Die Zeit der großen Ballerei ist vorbei
- Claudio Michele Mancini
- 1. Mai 2013
- 2 Min. Lesezeit

Die Zeit der großen Ballerei ist in Corleone vorbei. Zwischen 1943 und 1961 wurden noch 52 Morde begangen und eine unbestimmte Anzahl Verbrechen, die als lupara bianca bezeichnet werden, als "weiße Schrotflinten". Das sind Morde, bei denen die Leiche nie gefunden wird. Dem Dorf brachte es den Beinamen Tombstone (Grabstein) ein, und den Hollywood-Regisseuren und Mafiaromanciers lieferte der Ort farbige Vorlagen.

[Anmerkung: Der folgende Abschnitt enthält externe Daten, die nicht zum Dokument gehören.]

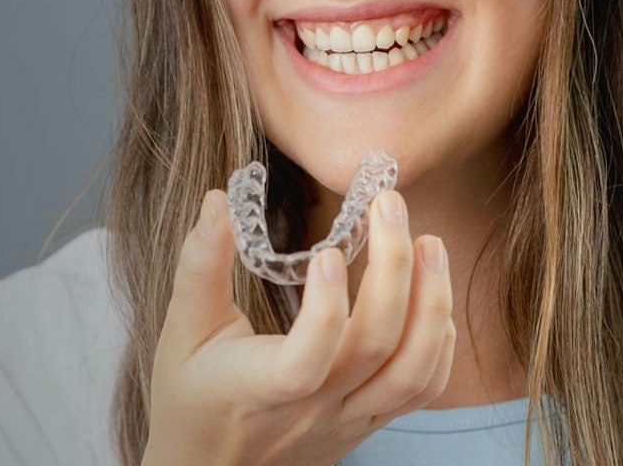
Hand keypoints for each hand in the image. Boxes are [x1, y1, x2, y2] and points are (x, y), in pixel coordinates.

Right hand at [141, 188, 454, 465]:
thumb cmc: (192, 397)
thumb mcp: (183, 331)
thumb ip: (200, 266)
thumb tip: (218, 201)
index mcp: (260, 387)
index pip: (305, 361)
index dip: (325, 308)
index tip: (329, 250)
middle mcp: (313, 408)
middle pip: (375, 347)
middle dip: (393, 267)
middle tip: (390, 205)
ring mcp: (350, 418)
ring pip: (413, 371)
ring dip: (431, 302)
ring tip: (429, 243)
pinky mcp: (370, 421)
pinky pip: (423, 389)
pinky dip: (439, 340)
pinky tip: (432, 292)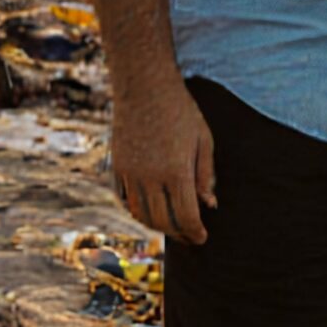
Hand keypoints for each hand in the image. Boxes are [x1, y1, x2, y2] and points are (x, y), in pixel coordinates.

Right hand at [110, 74, 214, 243]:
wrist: (144, 88)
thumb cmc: (181, 111)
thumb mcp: (203, 141)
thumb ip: (205, 176)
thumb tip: (209, 206)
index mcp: (176, 172)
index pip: (186, 216)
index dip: (195, 232)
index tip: (203, 238)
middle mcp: (150, 178)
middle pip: (163, 221)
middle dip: (179, 233)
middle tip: (191, 236)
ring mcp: (130, 175)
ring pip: (142, 215)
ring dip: (158, 226)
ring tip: (173, 227)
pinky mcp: (117, 169)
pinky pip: (126, 202)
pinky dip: (137, 213)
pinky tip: (150, 214)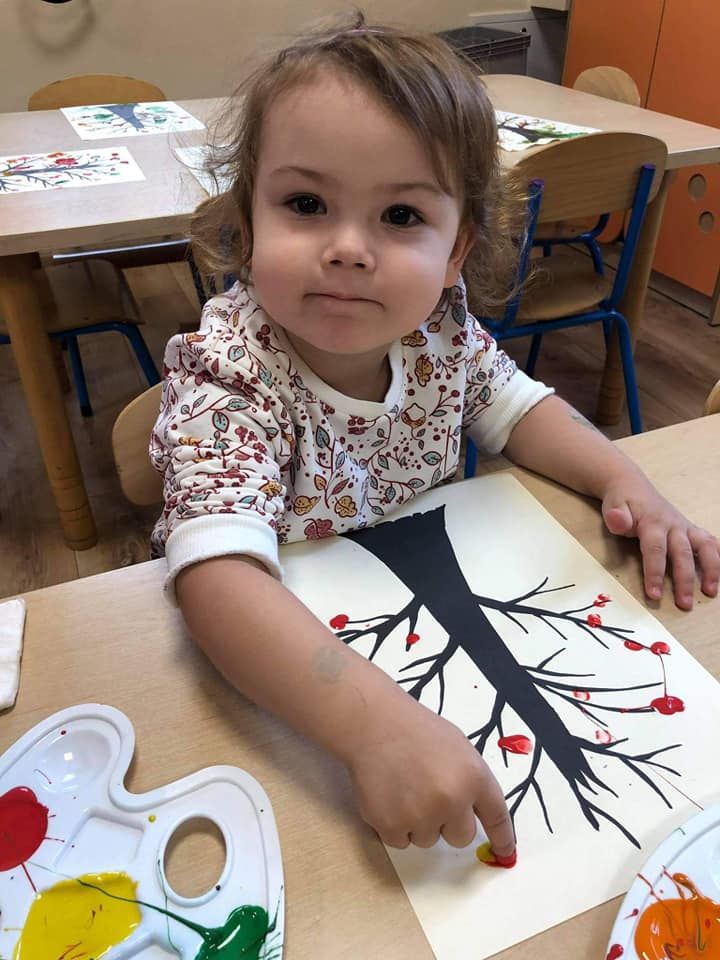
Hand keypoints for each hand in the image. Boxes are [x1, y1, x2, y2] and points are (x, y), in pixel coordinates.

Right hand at [345, 693, 514, 856]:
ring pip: (428, 840)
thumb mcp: (458, 747)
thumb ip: (471, 781)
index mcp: (474, 777)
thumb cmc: (417, 730)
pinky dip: (395, 825)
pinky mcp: (391, 826)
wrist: (373, 723)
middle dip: (449, 822)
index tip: (504, 854)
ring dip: (419, 822)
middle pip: (461, 837)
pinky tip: (388, 796)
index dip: (502, 839)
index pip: (497, 818)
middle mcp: (452, 800)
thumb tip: (475, 814)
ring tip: (404, 788)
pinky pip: (401, 841)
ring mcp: (421, 815)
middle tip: (429, 795)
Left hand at [602, 474, 719, 609]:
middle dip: (684, 580)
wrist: (631, 485)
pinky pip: (710, 542)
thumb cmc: (622, 501)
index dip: (655, 573)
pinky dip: (718, 556)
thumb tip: (618, 521)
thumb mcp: (613, 507)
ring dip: (711, 569)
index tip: (654, 595)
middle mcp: (673, 525)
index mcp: (653, 522)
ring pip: (705, 547)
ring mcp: (684, 527)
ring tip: (711, 592)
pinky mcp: (690, 530)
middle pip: (682, 553)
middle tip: (685, 604)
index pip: (655, 550)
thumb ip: (616, 517)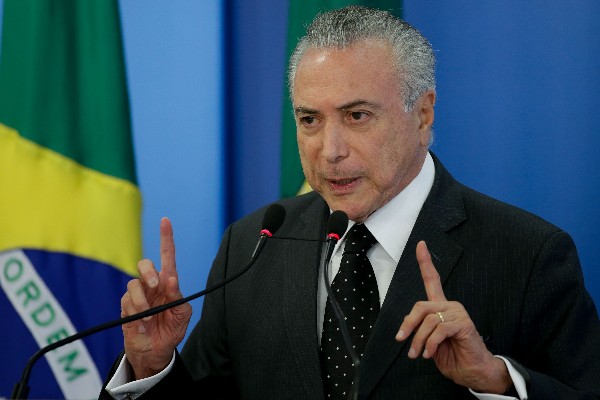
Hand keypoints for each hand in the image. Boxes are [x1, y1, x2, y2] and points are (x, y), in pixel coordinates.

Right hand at [120, 217, 191, 379]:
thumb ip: (178, 297)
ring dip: (142, 300)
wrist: (155, 352)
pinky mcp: (126, 306)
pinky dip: (137, 311)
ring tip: (149, 316)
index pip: (167, 256)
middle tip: (156, 285)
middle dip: (148, 271)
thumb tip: (171, 279)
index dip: (166, 238)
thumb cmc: (170, 331)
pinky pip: (127, 300)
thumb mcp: (182, 315)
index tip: (165, 220)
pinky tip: (143, 322)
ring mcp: (138, 295)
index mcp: (168, 284)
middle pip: (144, 264)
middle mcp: (152, 285)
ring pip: (133, 283)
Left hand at [395, 241, 511, 393]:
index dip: (425, 261)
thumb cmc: (452, 356)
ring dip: (419, 340)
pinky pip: (439, 330)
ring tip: (418, 354)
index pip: (432, 279)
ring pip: (428, 321)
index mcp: (441, 307)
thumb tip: (408, 329)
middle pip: (420, 306)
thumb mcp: (429, 341)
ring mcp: (458, 313)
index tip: (420, 244)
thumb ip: (420, 329)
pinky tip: (430, 354)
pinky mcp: (463, 324)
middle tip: (402, 340)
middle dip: (408, 324)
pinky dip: (430, 344)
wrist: (472, 372)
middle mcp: (450, 306)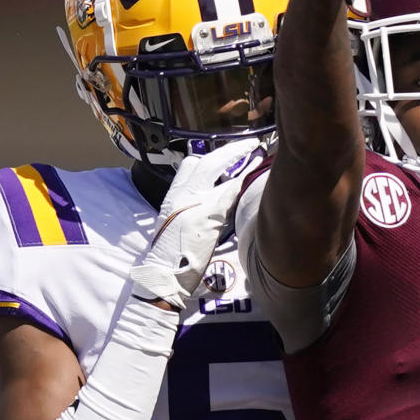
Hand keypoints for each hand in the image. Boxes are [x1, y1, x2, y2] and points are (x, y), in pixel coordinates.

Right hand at [131, 140, 264, 308]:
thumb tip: (206, 211)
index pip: (188, 166)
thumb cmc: (172, 260)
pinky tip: (255, 170)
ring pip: (216, 168)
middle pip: (204, 161)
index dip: (208, 158)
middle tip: (247, 144)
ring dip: (238, 157)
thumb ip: (189, 213)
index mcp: (171, 197)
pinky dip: (243, 178)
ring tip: (255, 150)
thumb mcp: (175, 229)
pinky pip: (228, 189)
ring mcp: (193, 202)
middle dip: (227, 150)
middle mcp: (180, 195)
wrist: (164, 276)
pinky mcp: (208, 214)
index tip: (224, 156)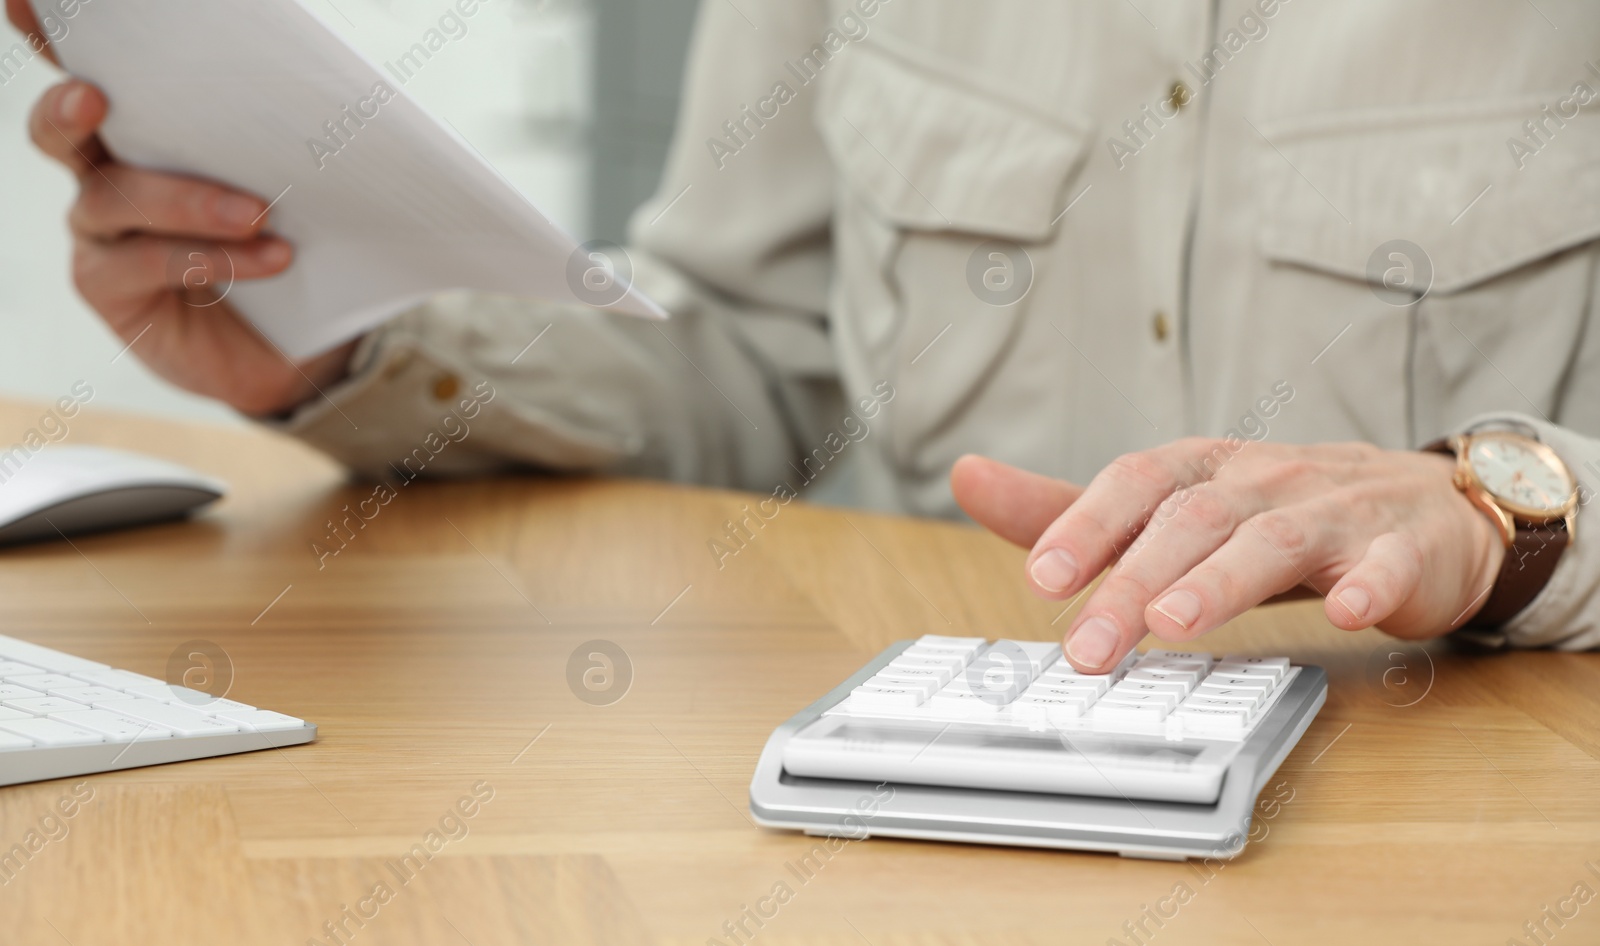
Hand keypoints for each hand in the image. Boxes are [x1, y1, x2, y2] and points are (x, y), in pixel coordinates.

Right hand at [23, 76, 355, 414]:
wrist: (278, 340)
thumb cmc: (278, 239)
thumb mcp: (281, 179)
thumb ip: (268, 136)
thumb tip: (327, 83)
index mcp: (137, 129)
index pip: (90, 68)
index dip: (50, 32)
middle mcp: (101, 170)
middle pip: (60, 128)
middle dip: (67, 108)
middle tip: (93, 97)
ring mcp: (98, 231)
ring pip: (115, 198)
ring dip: (190, 202)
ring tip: (260, 213)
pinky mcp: (108, 287)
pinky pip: (147, 262)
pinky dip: (213, 257)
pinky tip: (272, 258)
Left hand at [950, 440, 1505, 672]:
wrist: (1423, 510)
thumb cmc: (1278, 511)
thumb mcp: (1174, 505)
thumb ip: (1073, 507)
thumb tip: (967, 477)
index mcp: (1204, 468)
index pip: (1135, 482)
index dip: (1086, 524)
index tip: (1040, 576)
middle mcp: (1264, 480)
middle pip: (1191, 522)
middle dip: (1133, 581)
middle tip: (1087, 646)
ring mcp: (1335, 511)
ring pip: (1273, 540)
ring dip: (1221, 581)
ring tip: (1174, 624)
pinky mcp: (1401, 550)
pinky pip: (1387, 565)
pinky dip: (1369, 586)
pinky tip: (1349, 616)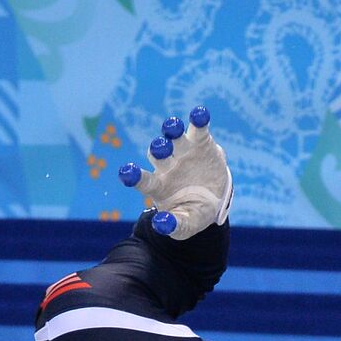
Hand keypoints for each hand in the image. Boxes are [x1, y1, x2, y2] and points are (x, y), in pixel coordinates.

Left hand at [118, 106, 232, 239]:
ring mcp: (183, 152)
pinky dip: (198, 120)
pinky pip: (198, 129)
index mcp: (159, 186)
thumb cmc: (194, 213)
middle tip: (160, 148)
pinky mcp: (200, 143)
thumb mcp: (187, 225)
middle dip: (159, 149)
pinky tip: (200, 114)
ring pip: (173, 137)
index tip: (126, 173)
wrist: (214, 199)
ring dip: (172, 130)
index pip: (143, 180)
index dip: (135, 176)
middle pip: (158, 154)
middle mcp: (167, 165)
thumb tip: (161, 224)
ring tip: (173, 127)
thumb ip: (176, 226)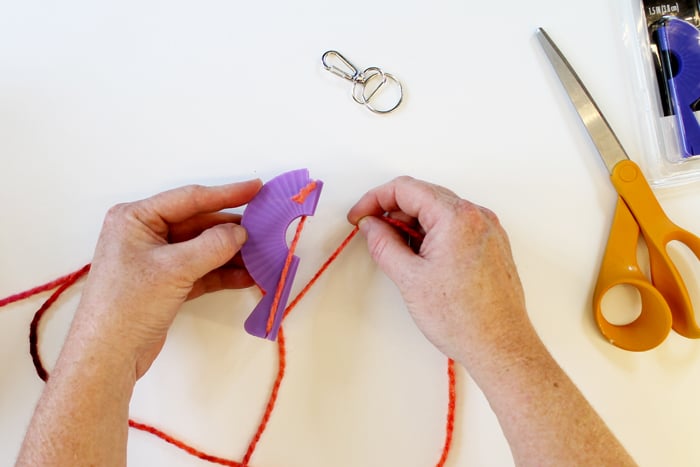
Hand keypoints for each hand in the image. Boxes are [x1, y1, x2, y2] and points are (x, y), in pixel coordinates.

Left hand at [71, 180, 261, 378]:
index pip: (189, 199)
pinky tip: (248, 276)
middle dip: (231, 230)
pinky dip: (224, 273)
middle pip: (199, 224)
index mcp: (136, 218)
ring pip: (204, 249)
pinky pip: (202, 271)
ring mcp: (157, 260)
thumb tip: (241, 232)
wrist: (108, 356)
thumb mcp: (173, 269)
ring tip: (262, 256)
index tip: (256, 188)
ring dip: (232, 254)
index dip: (226, 194)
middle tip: (266, 229)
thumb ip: (211, 246)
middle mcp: (146, 234)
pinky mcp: (167, 284)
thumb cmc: (128, 304)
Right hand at [347, 176, 528, 372]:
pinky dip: (433, 234)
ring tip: (398, 253)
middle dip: (392, 211)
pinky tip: (421, 258)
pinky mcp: (491, 245)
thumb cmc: (463, 319)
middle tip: (372, 232)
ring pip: (439, 211)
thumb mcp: (409, 278)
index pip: (406, 188)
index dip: (374, 199)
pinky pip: (455, 226)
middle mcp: (477, 216)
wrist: (500, 347)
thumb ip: (383, 244)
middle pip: (423, 195)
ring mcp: (488, 230)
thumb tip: (371, 225)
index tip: (360, 216)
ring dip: (413, 224)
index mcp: (457, 217)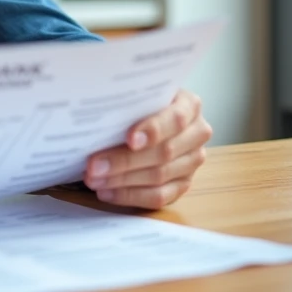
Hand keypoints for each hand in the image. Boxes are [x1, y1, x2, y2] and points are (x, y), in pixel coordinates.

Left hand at [82, 89, 210, 208]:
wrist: (152, 116)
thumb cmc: (140, 103)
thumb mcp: (139, 95)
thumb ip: (129, 102)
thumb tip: (99, 115)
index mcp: (190, 105)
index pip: (176, 119)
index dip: (153, 130)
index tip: (129, 139)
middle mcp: (197, 133)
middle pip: (164, 152)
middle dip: (125, 161)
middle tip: (94, 166)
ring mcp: (192, 161)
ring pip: (160, 176)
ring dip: (123, 181)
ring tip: (94, 179)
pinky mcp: (183, 184)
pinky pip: (159, 197)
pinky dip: (130, 196)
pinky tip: (107, 192)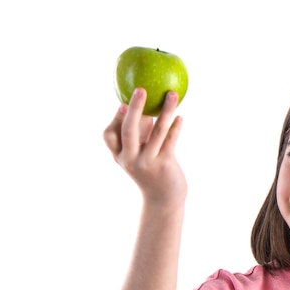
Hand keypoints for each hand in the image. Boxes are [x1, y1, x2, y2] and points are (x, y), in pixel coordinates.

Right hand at [103, 88, 185, 205]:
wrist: (163, 200)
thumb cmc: (151, 172)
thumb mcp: (139, 155)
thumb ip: (140, 135)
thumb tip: (147, 106)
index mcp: (120, 156)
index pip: (109, 136)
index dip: (115, 119)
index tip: (122, 104)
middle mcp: (130, 159)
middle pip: (128, 130)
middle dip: (134, 108)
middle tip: (141, 89)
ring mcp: (147, 163)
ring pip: (157, 132)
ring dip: (165, 110)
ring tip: (172, 95)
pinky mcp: (164, 165)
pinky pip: (170, 141)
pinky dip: (175, 127)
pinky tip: (180, 117)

Heute ist Corleone, das man von Palermo aus über eine gewundene Landstraße in einer halben Stunde erreicht, zumindest dem Anschein nach ein Dorf wie jedes andere. In den Vitrinen der Geschäfte liegen die neuesten Gucci-Brillen, und die Buchhandlung an der Piazza legt selbstbewusst Bücher zur Mafia aus. Nur hinter der Fassade stimmt die Idylle nicht. Jedes Haus, bestätigen Fahnder hinter vorgehaltener Hand, ist direkt mit dem Polizeikommando verkabelt - es gibt hier mehr Wanzen als Menschen.
"Die Mafia ist ein historisches Phänomen, das einen Anfang hat, eine Entwicklung und ein Ende. Heute sind wir fast am Ende angelangt." Mit diesen Worten eröffnete UN-Vizegeneralsekretär Pino Arlacchi im Dezember 2000 den UN-Kongress zur Organisierten Kriminalität in Palermo. Am Tag nach seiner Rede korrigierte er sich. Die Mafia sei vorübergehend inaktiv, könne aber jederzeit wieder aufblühen. Einen weiteren Tag später korrigierte er sich abermals. Die Mafia habe gar nie aufgehört zu existieren, sondern sei lediglich ruhiger geworden. Inzwischen hat Arlacchi sein UN-Mandat abgegeben, und der Streit um die wahre Natur der Mafia ist seither nicht abgeklungen. Für die einen ist die Ruhe ein klares Zeichen für die Krise, in der sich die Mafia befindet. Für die anderen bedeutet es das Gegenteil: Die Mafia hat gemerkt, dass sie auf Samtpfoten mehr erreicht als mit Dynamitstangen.
Für Palermos Oberstaatsanwalt Piero Grasso steht fest: "Die Mafia fühlt sich heute stark wie nie. Sie muss nicht mehr zur Gewalt greifen, um ihre Geschäfte zu tätigen." Die neue Mafia besinne sich, paradoxerweise, auf alte Werte: Sie verschwinde vordergründig aus dem öffentlichen Leben, weil sie gemerkt habe, dass die großen Attentate vor allem ihr selbst geschadet haben. Der Wille der Bevölkerung, sich gegen die Mafia aufzulehnen, sagt Grasso, sei nie so groß gewesen wie nach der Ermordung der beiden Richter Falcone und Borsellino vor zehn Jahren. "Heute erleben wir eine Rückkehr zur Antike, ein Revival der alten Strategien, der alten Denkmuster, des alten Verhaltenscodex: Infiltrieren und koexistieren statt von draußen den Staat und die Gesellschaft frontal zu bekämpfen - so lautet das Losungswort des neuen Jahrtausends."